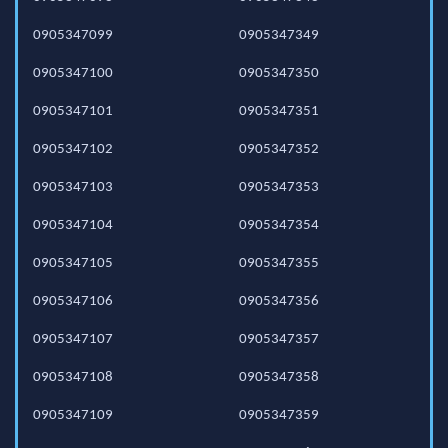
0905347099
0905347349
0905347100
0905347350
0905347101
0905347351
0905347102
0905347352
0905347103
0905347353
0905347104
0905347354
0905347105
0905347355
0905347106
0905347356
0905347107
0905347357
0905347108
0905347358
0905347109
0905347359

────────────────

WHAT IS EXPECTED - With the pictures omitted, reproduce the records in full and exactly.

RESPONSE -
0905347099
0905347349
0905347100
0905347350
0905347101
0905347351
0905347102
0905347352
0905347103
0905347353
0905347104
0905347354
0905347105
0905347355
0905347106
0905347356
0905347107
0905347357
0905347108
0905347358
0905347109
0905347359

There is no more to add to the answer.